(Saved data entries)
━━━

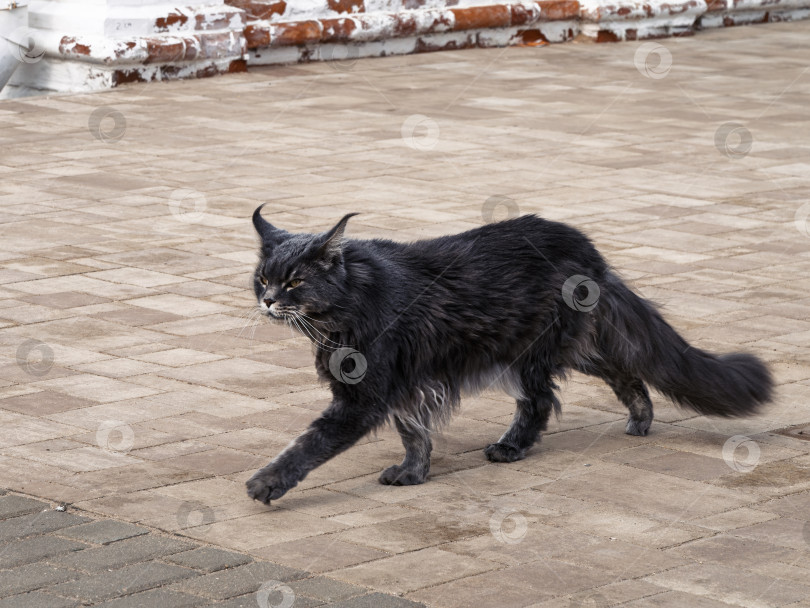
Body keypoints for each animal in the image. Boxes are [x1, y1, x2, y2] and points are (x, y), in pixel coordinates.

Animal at [245, 205, 772, 504]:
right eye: (263, 278)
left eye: (296, 281)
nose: (268, 300)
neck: (353, 299)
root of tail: (589, 251)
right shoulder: (402, 384)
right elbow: (413, 432)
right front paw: (414, 474)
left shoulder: (365, 395)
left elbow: (309, 443)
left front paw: (266, 483)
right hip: (569, 345)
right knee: (626, 372)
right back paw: (641, 417)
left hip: (531, 355)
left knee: (539, 404)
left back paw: (511, 447)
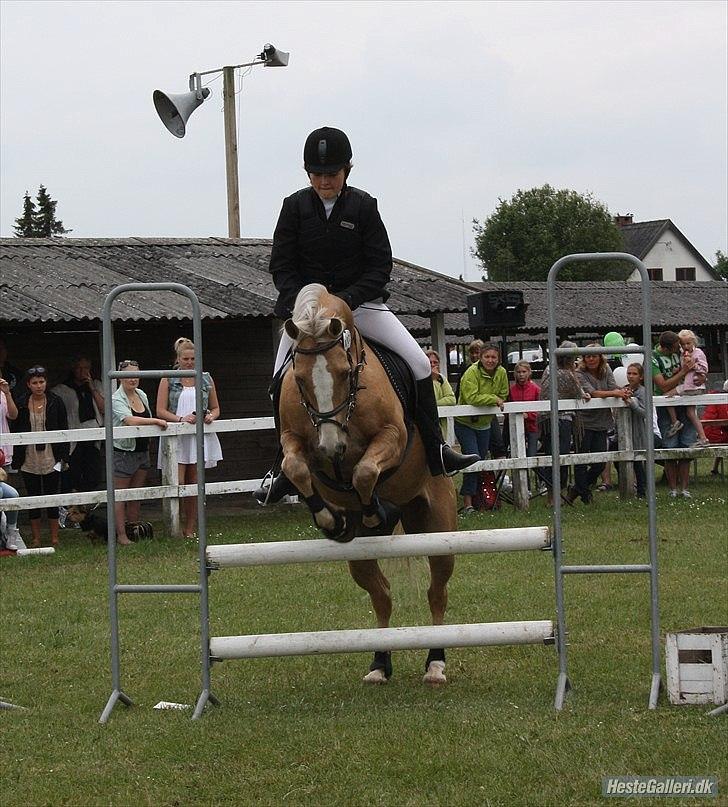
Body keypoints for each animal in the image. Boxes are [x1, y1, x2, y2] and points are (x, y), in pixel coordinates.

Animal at [278, 284, 456, 680]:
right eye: (299, 380)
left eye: (346, 373)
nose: (331, 447)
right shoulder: (294, 440)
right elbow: (295, 468)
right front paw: (330, 519)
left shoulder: (392, 437)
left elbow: (364, 471)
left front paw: (377, 511)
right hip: (360, 557)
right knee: (382, 595)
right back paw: (379, 663)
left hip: (438, 528)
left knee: (436, 592)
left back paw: (435, 663)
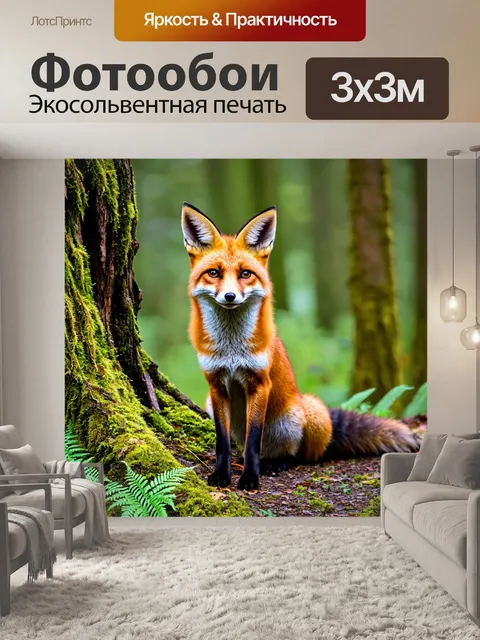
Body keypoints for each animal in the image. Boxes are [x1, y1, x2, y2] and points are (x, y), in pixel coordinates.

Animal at [181, 202, 420, 491]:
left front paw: (250, 477)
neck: (232, 349)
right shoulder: (215, 384)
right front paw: (221, 474)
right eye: (214, 273)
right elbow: (223, 441)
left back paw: (276, 464)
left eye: (245, 274)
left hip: (309, 413)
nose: (230, 296)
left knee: (300, 455)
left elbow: (253, 440)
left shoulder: (259, 383)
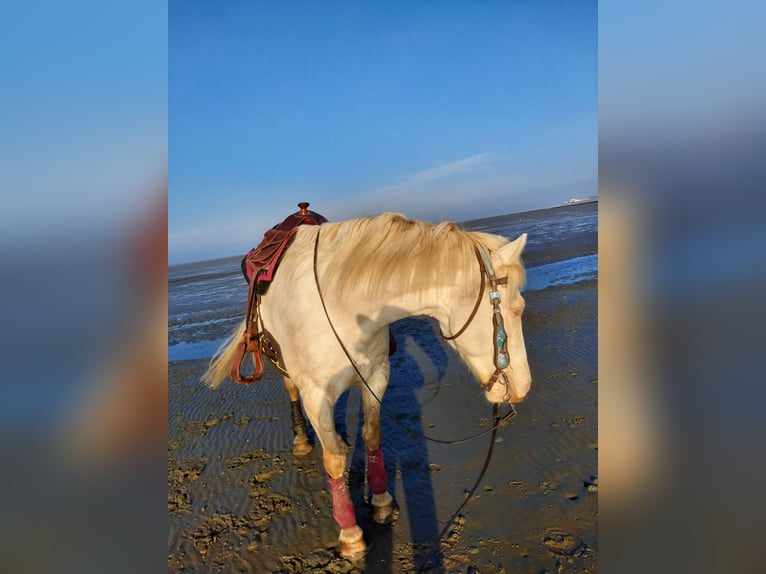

━━━

Lines from the one above containing "left elbow: (364, 471)" down to the one containing "left knee: (300, 455)" should be transcribed exactly, with both ends kept and no pictures.

[RESPONSE TO THIS EXERCISE]
left elbow: (364, 471)
left front paw: (377, 511)
right hip: (360, 557)
right knee: (382, 595)
right back paw: (379, 663)
left hip: (438, 528)
left knee: (436, 592)
left back paw: (435, 663)
Body keypoints for each animal in the image. Boxes are [x1, y1, x2, y2] and points are (x, y), in pixel coordinates.

Animal at [181, 202, 420, 491]:
left front paw: (250, 477)
neck: (232, 349)
right shoulder: (215, 384)
right front paw: (221, 474)
right eye: (214, 273)
right elbow: (223, 441)
left back paw: (276, 464)
left eye: (245, 274)
left hip: (309, 413)
nose: (230, 296)
left knee: (300, 455)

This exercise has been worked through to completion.